Exercise description :: Below are the records; give again exactly the line with "pinky dip: (290, 142)", the line with "ring mcp: (298, 114)", and each line that lies between them, and nothing besides.

##### Data for the task

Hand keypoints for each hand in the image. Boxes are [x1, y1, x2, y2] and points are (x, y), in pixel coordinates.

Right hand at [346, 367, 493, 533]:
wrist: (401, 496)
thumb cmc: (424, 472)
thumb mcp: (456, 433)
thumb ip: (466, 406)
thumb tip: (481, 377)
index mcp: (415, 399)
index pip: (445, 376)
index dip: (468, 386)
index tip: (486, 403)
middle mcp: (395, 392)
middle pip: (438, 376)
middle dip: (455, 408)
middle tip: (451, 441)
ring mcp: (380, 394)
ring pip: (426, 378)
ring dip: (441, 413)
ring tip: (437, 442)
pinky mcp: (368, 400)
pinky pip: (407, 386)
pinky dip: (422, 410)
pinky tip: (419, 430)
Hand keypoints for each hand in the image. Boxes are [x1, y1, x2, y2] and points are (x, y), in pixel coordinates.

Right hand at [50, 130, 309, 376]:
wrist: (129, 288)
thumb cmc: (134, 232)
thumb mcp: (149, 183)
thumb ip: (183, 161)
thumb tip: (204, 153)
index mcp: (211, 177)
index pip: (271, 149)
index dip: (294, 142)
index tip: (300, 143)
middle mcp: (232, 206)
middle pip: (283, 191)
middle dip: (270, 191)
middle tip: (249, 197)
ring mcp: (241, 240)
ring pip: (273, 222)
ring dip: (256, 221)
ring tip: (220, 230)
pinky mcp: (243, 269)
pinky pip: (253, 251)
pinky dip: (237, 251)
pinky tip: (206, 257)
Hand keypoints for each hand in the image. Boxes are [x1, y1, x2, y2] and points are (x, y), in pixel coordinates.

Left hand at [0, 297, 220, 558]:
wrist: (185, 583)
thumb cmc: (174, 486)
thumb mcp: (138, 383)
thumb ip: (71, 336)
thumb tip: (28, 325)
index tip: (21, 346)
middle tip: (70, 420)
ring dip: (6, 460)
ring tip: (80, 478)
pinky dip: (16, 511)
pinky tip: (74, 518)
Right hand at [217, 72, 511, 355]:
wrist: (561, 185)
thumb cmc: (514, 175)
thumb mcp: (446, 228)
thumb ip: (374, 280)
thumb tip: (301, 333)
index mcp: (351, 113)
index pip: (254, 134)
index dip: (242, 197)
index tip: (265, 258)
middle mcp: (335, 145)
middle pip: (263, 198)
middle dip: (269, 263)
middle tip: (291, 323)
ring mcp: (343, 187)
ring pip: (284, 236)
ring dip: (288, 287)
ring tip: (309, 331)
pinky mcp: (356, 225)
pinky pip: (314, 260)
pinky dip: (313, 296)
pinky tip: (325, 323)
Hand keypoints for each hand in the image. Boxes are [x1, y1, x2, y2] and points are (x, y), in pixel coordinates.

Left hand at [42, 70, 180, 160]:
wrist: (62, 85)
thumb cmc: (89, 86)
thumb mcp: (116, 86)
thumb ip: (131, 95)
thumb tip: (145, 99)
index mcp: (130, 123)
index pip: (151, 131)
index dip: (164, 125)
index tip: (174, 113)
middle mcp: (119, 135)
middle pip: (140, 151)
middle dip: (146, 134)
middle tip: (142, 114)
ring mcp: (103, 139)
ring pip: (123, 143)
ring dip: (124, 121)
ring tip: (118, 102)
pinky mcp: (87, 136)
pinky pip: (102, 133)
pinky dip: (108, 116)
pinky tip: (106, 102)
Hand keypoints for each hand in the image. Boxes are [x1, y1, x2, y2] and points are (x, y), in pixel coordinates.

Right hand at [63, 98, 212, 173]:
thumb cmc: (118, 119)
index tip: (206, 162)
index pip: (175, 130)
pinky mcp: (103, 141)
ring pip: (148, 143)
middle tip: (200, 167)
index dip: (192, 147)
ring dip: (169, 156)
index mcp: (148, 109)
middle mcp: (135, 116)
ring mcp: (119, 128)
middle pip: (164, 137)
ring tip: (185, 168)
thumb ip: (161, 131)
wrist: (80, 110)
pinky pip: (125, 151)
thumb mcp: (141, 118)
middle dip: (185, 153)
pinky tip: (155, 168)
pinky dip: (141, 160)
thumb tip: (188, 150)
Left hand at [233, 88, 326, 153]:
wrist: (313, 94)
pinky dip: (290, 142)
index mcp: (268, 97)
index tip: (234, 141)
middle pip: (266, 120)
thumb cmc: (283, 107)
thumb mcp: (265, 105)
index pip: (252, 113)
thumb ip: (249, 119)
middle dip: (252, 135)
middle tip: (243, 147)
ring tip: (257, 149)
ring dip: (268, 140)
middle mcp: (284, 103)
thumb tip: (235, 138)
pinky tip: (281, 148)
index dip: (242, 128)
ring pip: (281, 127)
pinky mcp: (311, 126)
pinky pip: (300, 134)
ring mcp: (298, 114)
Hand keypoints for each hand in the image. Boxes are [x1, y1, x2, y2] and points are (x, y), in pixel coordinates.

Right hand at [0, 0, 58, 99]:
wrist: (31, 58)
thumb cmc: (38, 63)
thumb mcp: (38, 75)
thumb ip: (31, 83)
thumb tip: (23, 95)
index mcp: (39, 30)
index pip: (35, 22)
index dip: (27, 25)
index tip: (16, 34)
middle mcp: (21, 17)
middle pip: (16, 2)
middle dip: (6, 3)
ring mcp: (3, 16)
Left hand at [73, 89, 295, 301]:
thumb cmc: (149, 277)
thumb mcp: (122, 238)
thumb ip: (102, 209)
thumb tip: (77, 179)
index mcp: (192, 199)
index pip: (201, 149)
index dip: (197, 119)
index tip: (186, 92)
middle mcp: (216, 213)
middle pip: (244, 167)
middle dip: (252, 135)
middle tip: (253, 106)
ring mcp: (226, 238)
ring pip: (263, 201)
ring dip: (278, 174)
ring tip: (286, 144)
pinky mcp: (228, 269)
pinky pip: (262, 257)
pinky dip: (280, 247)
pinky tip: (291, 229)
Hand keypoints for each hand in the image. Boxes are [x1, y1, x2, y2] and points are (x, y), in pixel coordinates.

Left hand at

##########
##### Data for the task

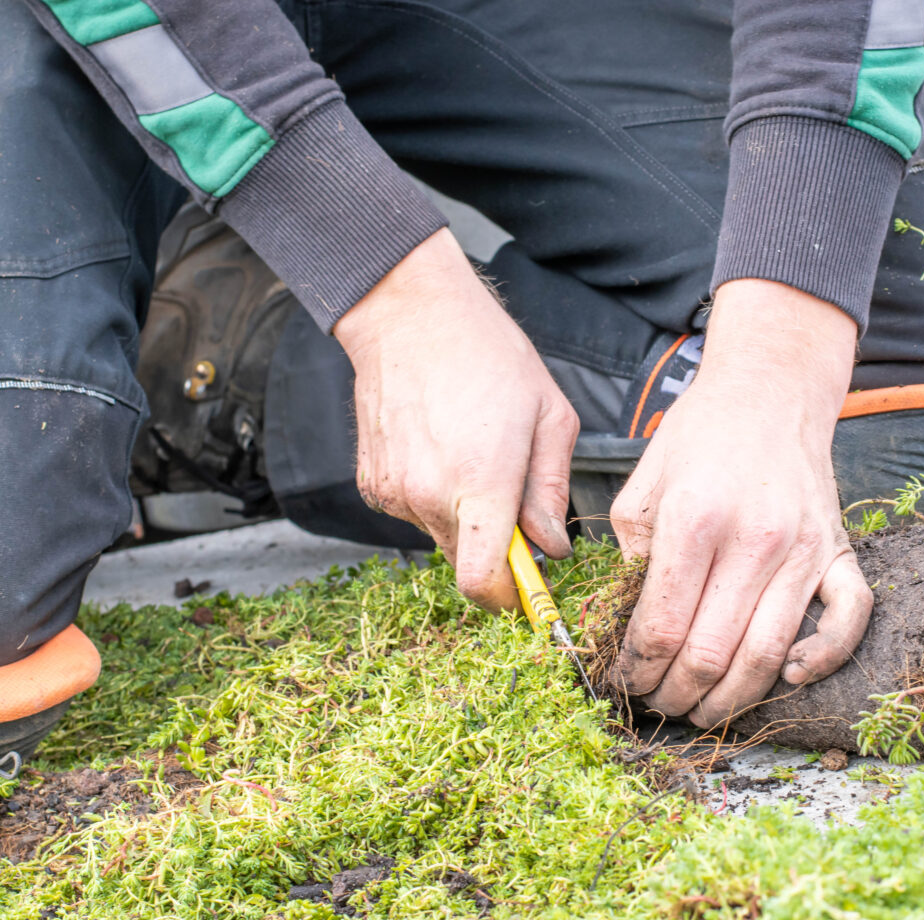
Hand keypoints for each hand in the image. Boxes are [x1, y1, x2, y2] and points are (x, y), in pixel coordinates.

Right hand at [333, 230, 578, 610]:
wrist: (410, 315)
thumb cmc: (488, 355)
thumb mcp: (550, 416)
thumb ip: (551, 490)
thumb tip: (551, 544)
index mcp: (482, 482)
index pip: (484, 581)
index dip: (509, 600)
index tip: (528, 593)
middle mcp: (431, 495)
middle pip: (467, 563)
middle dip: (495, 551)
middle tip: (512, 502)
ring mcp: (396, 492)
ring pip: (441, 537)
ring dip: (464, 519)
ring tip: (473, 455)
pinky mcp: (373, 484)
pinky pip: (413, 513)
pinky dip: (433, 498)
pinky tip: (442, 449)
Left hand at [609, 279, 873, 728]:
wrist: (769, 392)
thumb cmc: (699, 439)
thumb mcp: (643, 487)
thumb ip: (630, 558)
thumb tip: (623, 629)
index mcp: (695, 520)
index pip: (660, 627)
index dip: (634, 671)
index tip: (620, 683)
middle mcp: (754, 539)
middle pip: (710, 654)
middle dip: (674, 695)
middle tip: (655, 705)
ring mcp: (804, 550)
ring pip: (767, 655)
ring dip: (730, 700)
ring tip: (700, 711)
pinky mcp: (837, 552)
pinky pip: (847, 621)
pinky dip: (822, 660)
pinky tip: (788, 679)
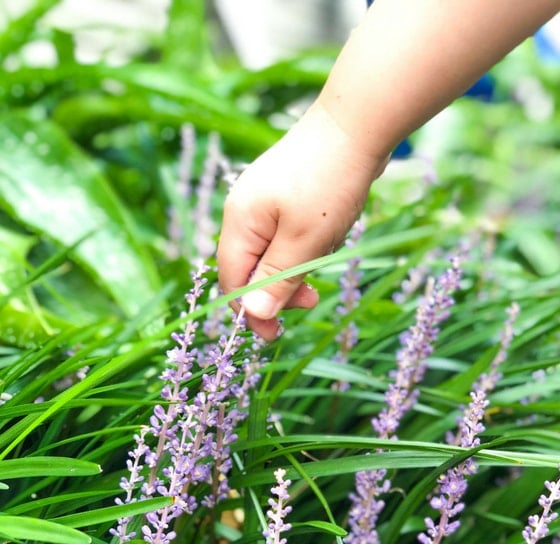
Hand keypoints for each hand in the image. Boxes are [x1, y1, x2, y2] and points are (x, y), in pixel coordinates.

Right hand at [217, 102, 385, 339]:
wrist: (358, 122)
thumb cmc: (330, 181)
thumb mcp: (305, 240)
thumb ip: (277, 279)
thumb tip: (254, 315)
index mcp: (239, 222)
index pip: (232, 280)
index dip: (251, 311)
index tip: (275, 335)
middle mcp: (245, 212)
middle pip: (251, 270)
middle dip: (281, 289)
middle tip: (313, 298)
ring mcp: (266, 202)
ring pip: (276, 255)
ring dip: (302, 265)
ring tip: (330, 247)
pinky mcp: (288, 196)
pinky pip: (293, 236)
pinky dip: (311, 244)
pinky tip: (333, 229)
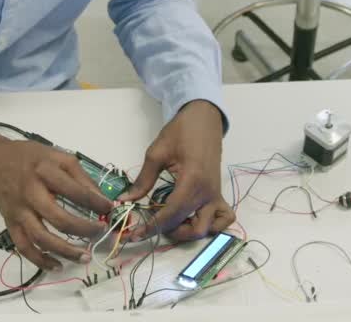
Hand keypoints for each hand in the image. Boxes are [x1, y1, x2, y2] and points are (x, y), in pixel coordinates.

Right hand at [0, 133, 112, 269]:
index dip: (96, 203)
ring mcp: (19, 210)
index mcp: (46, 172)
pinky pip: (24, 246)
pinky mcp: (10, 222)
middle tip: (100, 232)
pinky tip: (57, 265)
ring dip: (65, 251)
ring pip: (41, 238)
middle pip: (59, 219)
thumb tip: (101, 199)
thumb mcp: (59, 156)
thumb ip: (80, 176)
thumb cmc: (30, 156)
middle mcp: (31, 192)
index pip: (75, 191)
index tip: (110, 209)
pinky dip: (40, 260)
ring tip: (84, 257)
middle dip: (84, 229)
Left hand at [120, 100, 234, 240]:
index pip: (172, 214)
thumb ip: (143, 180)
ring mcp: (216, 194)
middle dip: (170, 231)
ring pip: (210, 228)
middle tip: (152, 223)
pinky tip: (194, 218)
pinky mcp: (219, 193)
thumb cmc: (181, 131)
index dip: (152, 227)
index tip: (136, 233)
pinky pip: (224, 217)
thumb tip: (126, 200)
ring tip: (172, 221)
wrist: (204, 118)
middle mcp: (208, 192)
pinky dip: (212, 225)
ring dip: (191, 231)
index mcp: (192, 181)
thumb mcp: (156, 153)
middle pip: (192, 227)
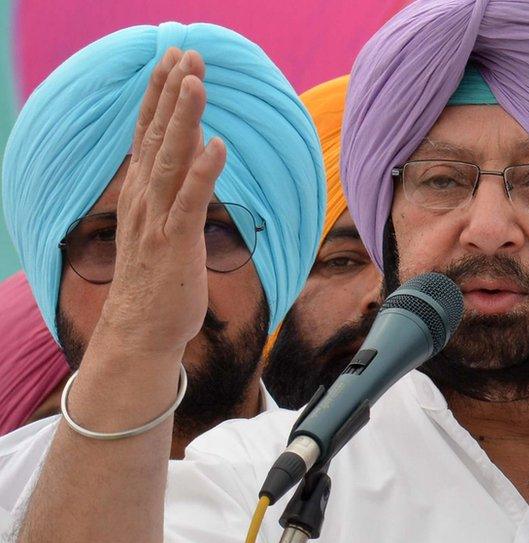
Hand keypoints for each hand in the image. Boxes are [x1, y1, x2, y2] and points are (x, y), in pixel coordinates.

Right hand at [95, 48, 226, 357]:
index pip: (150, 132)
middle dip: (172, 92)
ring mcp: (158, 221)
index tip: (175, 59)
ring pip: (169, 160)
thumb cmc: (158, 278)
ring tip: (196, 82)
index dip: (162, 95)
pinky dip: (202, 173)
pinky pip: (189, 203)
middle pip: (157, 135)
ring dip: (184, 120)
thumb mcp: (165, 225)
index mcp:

##########
##### Data for the task

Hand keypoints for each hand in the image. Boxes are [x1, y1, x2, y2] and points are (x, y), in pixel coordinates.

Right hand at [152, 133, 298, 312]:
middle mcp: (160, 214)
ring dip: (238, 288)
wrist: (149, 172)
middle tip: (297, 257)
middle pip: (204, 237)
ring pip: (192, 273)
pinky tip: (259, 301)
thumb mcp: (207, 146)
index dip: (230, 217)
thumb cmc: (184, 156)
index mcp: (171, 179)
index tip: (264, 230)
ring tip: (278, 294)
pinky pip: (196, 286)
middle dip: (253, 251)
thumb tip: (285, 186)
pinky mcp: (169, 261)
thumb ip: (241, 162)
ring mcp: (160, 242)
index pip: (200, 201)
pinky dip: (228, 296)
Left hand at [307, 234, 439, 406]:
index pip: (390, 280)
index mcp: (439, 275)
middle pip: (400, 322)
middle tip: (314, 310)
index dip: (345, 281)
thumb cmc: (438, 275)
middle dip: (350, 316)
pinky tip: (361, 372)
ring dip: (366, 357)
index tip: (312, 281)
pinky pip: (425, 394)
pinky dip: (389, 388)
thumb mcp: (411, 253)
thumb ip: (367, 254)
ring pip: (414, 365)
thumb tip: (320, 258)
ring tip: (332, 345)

##########

Exercise output ::
pinky dip: (290, 142)
index mcp: (268, 97)
index tip: (234, 141)
middle pip: (266, 120)
thumb cmc: (283, 107)
thumb mcp: (265, 105)
index pip: (252, 113)
thumb ip: (249, 119)
middle dip: (252, 135)
middle tip: (243, 147)
ring tip: (257, 149)
ring dip: (268, 140)
middle mcp: (284, 103)
thumb tip: (235, 138)
pinky tip: (281, 148)
index dip: (242, 128)
ring pip: (281, 127)
pinky mcp: (311, 126)
pinky pip: (300, 134)
ring mcp: (298, 114)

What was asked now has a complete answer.